You have to convert your Google type language to CQL. Consider this query:
a "b c" d
Tokenize the query. You have 3 tokens.. Put AND or OR between them and
preceed with proper index+relation.. So it could be converted to
dc.title = a AND dc.title = "b c" AND dc.title = d
and you're set. Unfortunately it is not (yet) possible to use:
dc.title = (a AND "b c" AND d)
If CQL had been different queries like
a b
could have been allowed. This is NOT as CQL stands right now and what
I'm going to write has been written before more than a year ago (IIRC)
when CQL was "young". So old-timers can ignore.
1. The operators could be escaped, something like:
a @and b
a <and> b
a \and b
Bad: looks ugly. A programming language - not a user friendly language.

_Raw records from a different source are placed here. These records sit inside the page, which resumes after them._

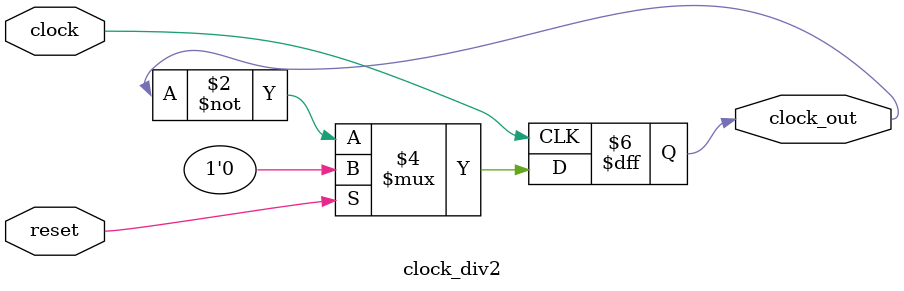
<source format=v>
module clock_div2 (clock_out, clock, reset);
     output reg clock_out;
     input clock;
     input reset;

     always @(posedge clock)
     begin
     if (reset)
          clock_out <= 1'b0;
     else
          clock_out <= ~clock_out;	
     end
endmodule
</source>
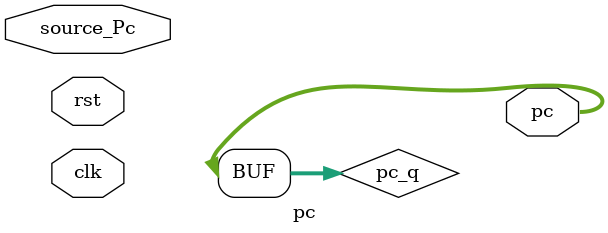
<source format=sv>
module pc (
	input logic clk, rst, source_Pc,
	output logic [31:0] pc
);

logic [31:0] pc_d,pc_q,pc_inc;
logic [31:0] offshift;

always_comb begin : ADD
    pc_inc  = pc_q + 1;
end

always_comb begin : mux
    pc_d = (source_Pc) ? (offshift + pc_inc) : pc_inc;
end

always_comb pc = pc_q;
    
endmodule
</source>
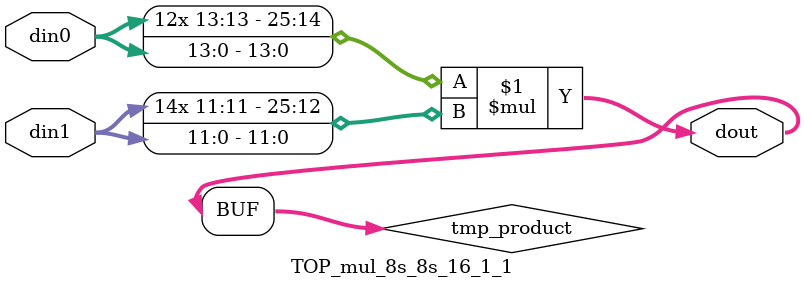
<source format=v>

`timescale 1 ns / 1 ps

  module TOP_mul_8s_8s_16_1_1(din0, din1, dout);
parameter ID = 1;
parameter NUM_STAGE = 0;
parameter din0_WIDTH = 14;
parameter din1_WIDTH = 12;
parameter dout_WIDTH = 26;

input [din0_WIDTH - 1 : 0] din0; 
input [din1_WIDTH - 1 : 0] din1; 
output [dout_WIDTH - 1 : 0] dout;

wire signed [dout_WIDTH - 1 : 0] tmp_product;













assign tmp_product = $signed(din0) * $signed(din1);








assign dout = tmp_product;







endmodule

</source>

Good: Extremly easy to generate and parse (even for userfriendly
interfaces). For example, it is trivial to convert
a and b
to
a @and b
if the client uses english "reserved" words.

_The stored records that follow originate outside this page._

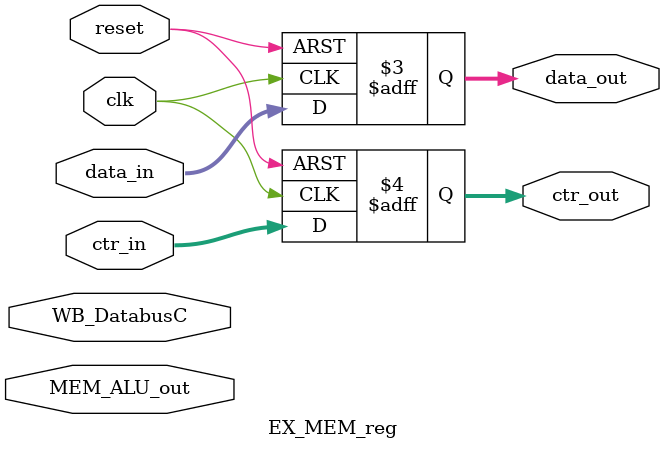
<source format=v>
module EX_MEM_reg (clk, reset, data_in, data_out, ctr_in, ctr_out, MEM_ALU_out,WB_DatabusC);
    input clk, reset;
//    input [1:0] forwardB;
    input [31:0] MEM_ALU_out;
    input [31:0] WB_DatabusC;
    input [132:0] data_in;
    input [5:0] ctr_in;
    output reg [132:0] data_out;
    output reg [5:0] ctr_out;
    always@(posedge clk or negedge reset) begin
        if (~reset) begin
            data_out <= 133'b0;
            ctr_out <= 6'b0;
        end
        else begin
            data_out <= data_in;
            ctr_out <= ctr_in;                
        end
    end
endmodule
    //assign DatabusB_DM = (ForwardB==2'b10)? MEM_ALU_out:
//    (ForwardB==2'b01)? WB_DatabusC: DatabusB;
</source>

2. Reserved words could be introduced. Names must be quoted to avoid
them being treated as operators .e.g
a "and" b
is OK and is query consisting of three terms, whereas
a and b
is a AND b.
Good: looks good. Close to Google.
Bad: as things progress more words will be introduced.. So people might
be in for "surprises" (some words now suddenly reserved)...
> Another question, "Are Queries #3 and #4 intended to be equivalent?"
Since query #3 is invalid you won't get an answer for me. Note that "a
b" in
dc.title any "a b"
is not a phrase. So it depends on the relation.
When you just write
"a b"
without field+relation it is serverChoice.. which by definition is
undefined.
My favorite method is 1.
> Again, I think the answer is yes, but I am not able not put my finger
> on any documentation explicitly stating this.
>
> My SRU client interface WILL receive queries such as the following --
> people WILL enter queries such as these:
You have to change your interface.
> * foo bar
> * repetitive task
> * virtual libraries
> * International Technology Education Association
>
> My interface needs to gracefully accept such queries, process them, and
> return meaningful results; I do not intend to throw back to the user
> errors such as "Bad syntax. Read the documentation and try again."
Of course not:-)
> My Perl-based CQL parser (beautifully written by Ed S.) is heavily
> based on the cql-java parser. In both cases, queries such as the ones
> above output this error:
>
> unknown first class relation
That's what they should do. Sorry.
>
> Furthermore, a number of the test SRU servers also output errors of
> various flavors for multi-word searches:
>
> Illegal or unsupported boolean found.
> unknown first-class relation
> Query syntax error
At least they all throw some error!
Have deleted some text cuase the same question seem to be raised
multiple times ;-)
> Whew! What do you think? Is the mulit-word query, repetitive task, a
> valid CQL query?
No.
>
> --
> Eric "Why Am I Working At This Time Of Year?!" Morgan
> University Libraries of Notre Dame
Of course:-)
/ Adam
|